その声に反応し、彼女は即座に横っ飛びすると、当てずっぽうで剣を振りつつ背後に振り向く。飛びかかろうとしていた新たな狼は、その剣閃に出鼻をくじかれ急停止した。
「まだいたの!」
「シェリー、こっちまで下がれ!」
増援の出現に驚きつつもオズマの指示に従いシェリーが間合いを空ける。私は、再び彼女に飛びかかろうとする狼の足元に魔法で穴を開け、目の前に残る一匹を突き殺した。
「ソウシ、ナイス!」
いきなり地面を失って穴に落下した一匹に、シェリーは喜色を浮かべつつ全力で突きを放つ。その一撃は狼の首筋を貫き、抵抗する間もなく絶命させた。

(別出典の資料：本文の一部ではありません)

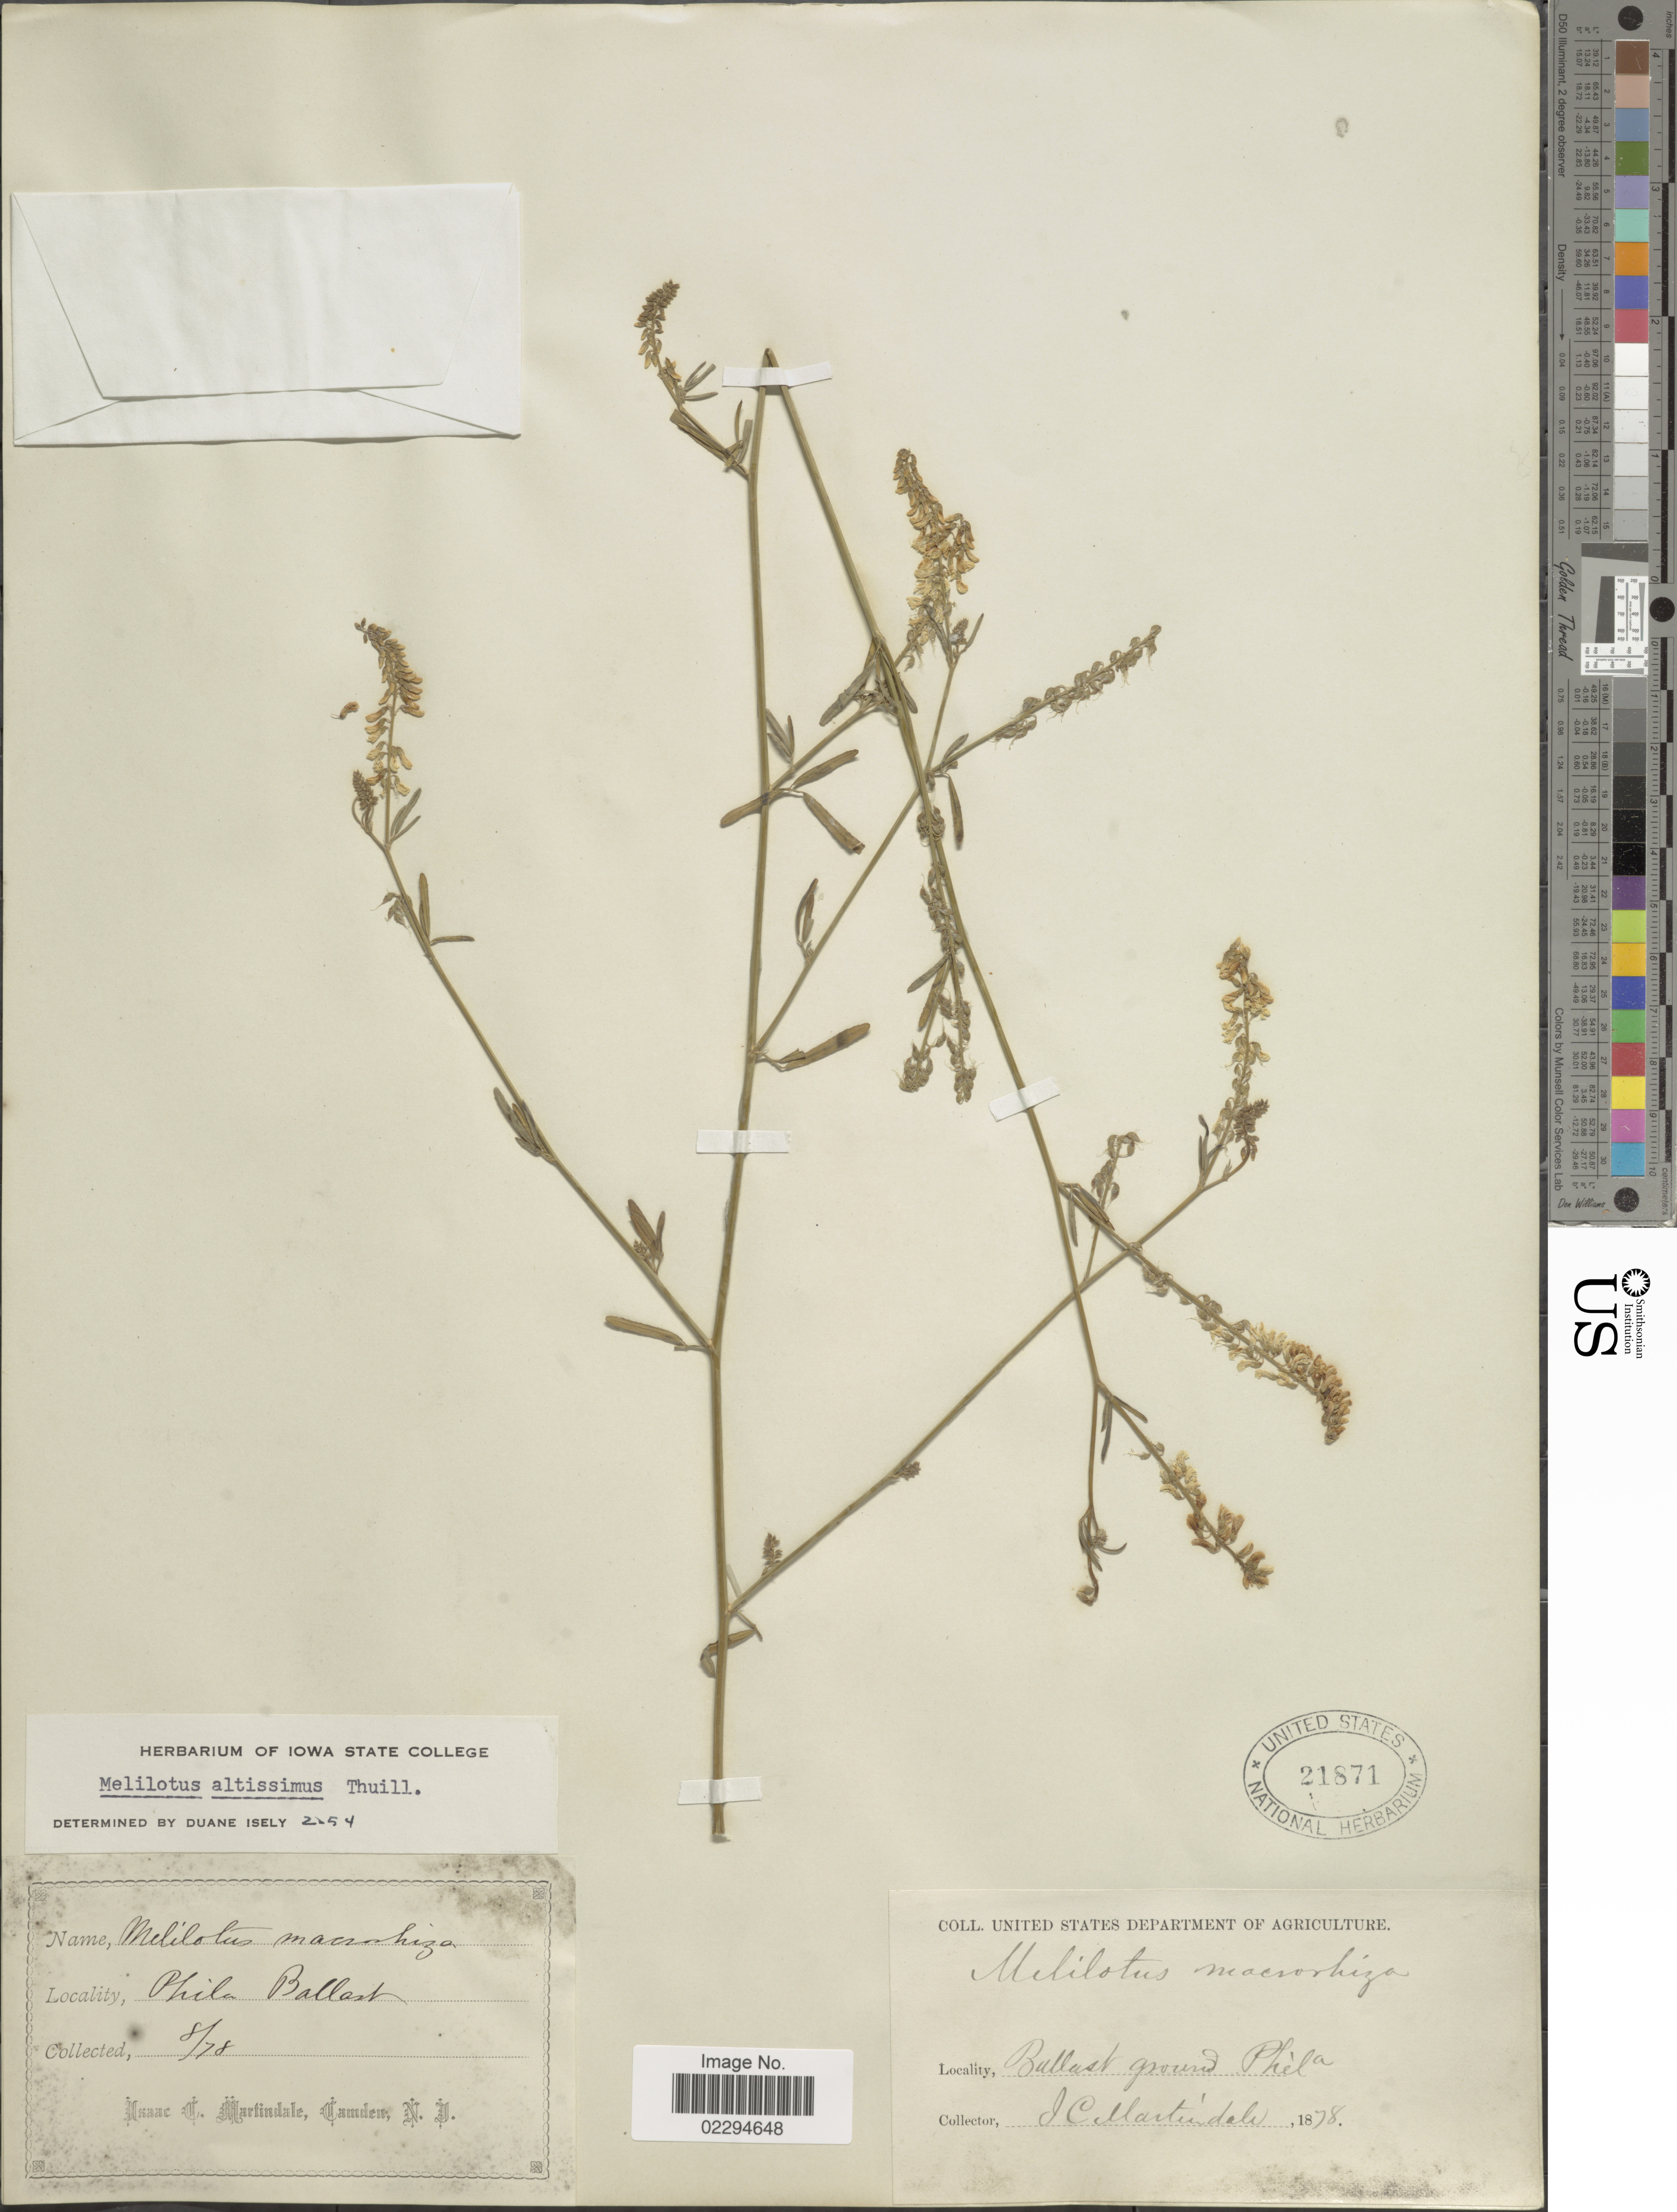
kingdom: Plantae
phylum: Tracheophyta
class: Magnoliopsida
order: Fabales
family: Fabaceae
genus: Melilotus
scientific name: Melilotus altissimus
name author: Thuill.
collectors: I. C. Martindale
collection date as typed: Transcribed d/m/y: /8/78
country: United States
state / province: Pennsylvania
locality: Phila Ballast ground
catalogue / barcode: US 21871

その頃にはオズマは一匹を切り伏せ無力化し、最後の一匹と交戦していた。それも彼が数度剣を振ると前足を深く切り裂かれ、地面に転がったところを一突きにされて動かなくなった。
「ふう……。シェリー、もう他にはいないか?」
「ちょっと待って……。待って、これ……猪!?」
狼の群れを全滅させて、深々と息を吐きつつ、オズマがシェリーに問う。しばらく耳を澄ませた彼女の反応は劇的で、驚きの言葉と供に目をむいて森を凝視する。
「ソウシ! 二重で行くぞ!」
オズマがそう指示を出すと同時に、重い足音を響かせ長大な牙を持つ猪「ブレードボア」が、藪を引きちぎりながら姿を現した。その体躯は日本では見たことがないほど大きく、軽自動車にも匹敵するのではないかと感じるほどだ。
「土壁ぃ!」
「土壁!」
オズマが発動する場所にあわせ、私も魔法を唱える。ついさっき増援の狼を落とした穴と同じ場所。位置を合わせることで、より穴の直径と深さを大きくするというわけだ。
「うっ」
次の瞬間、激しい激突音が響き、二重にしたことで一メートル近い厚みを持った土の壁が粉砕され、辺りに土塊が飛び散った。
「ブゴッ」
一瞬、穴を越えられたかと慌てたが、猪はなんとか穴に落ちていた。それも頭から。穴の縁からは下半身のみが見えている。さっきの鳴き声は落ちた衝撃で漏れたのか。
「土壁」
「「え?」」
そこで私は思わずもう一度魔法を使い、落とし穴を深くする。落ちる猪。もう後ろ足しか穴の外には出ていない。
「水刃」
「「あ」」
穴のそばに歩み寄ると、私はためらわず水のレーザーを放つ。すると猪は頭から尻まで綺麗に両断され、あっさりと動かなくなる。
というところで私も魔力が枯渇してその場にガクリと膝をついた。後衛とはいえ、ちょっと派手に魔法を使いすぎたようだ。
「なんともあきれた倒し方だな……」
「本当ね。普通は三人程度じゃ苦戦してもおかしくないのに……」
言葉の通り、心底あきれたと言わんばかりの表情を浮かべてそんな言葉をこぼす、オズマとシェリー。
「なんか、すみません……。ところで、もう魔物はいないんでしょうか」
いたたまれない気持ちになりつつ「魔力が枯渇してやばいのですが」と告げると、シェリーは慌てて耳を澄ませ、しばらくして「もう大丈夫」と答えた。
その後、立てない私はオズマとシェリーに引きずって小屋に入れられ、そのまま夜番の交代となった。
それにしても初の野営でこんな大変な戦闘を経験することになるとは、私のエンカウント率の高さも極まってきた感じがする。とても嫌だ。
せめて夜ぐらいは魔物に出会わないですむようにならないものだろうか……。